Abstract

Driver behavior profiling has been gaining increased attention due to its relevance in many applications. For instance, car insurance telematics and fleet management entities have been recently using smartphones’ embedded sensors, On-Board Diagnostics II (OBDII) units and other on-board IoT devices to collect data on vehicles’ behavior and evaluate the risk profile of drivers. In this context, this paper presents a robust data-driven framework for calculating drivers’ risk profile measured in terms of the additive inverse of the predicted risk probability. The Strategic Highway Research Program 2 (SHRP2) naturalistic driving study (NDS) dataset, which is the largest dataset of its kind to date, is utilized to build the risk prediction models.

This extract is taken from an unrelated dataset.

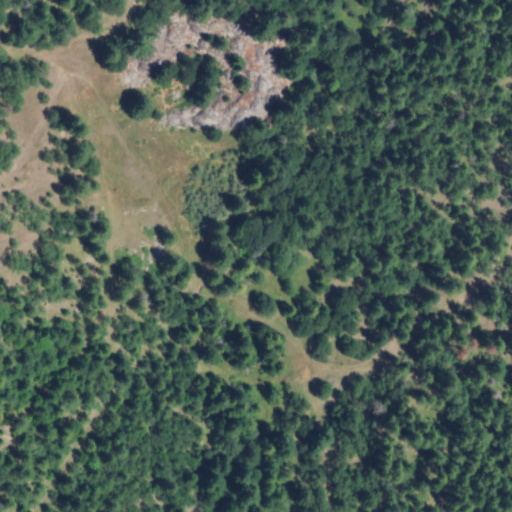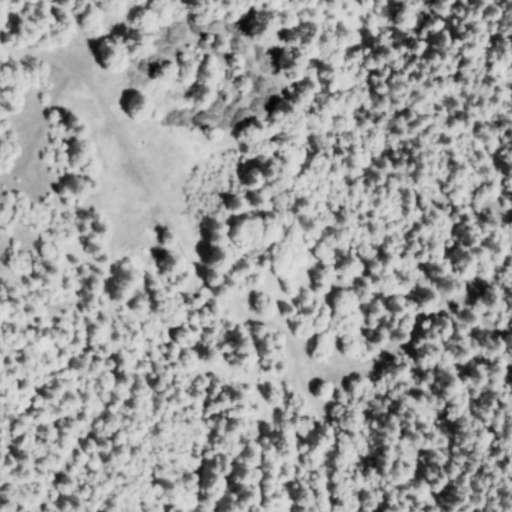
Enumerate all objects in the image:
road: (83, 392)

Crash and near-crash events are used to quantify riskiness whereas balanced baseline driving events (i.e., events captured during normal day to day driving episodes) are used to reflect total exposure or driving time per driver. Thirteen mutually exclusive behavioral risk predictors are identified, and the feature matrix is formulated. A sensitivity analysis is then performed to find the best number of balanced baseline events below which drivers are filtered out. Different machine learning models are selected, customized, and compared to achieve best risk prediction performance. Finally, the utilization of the proposed prediction model within an envisioned driver profiling cloud-based framework is briefly discussed.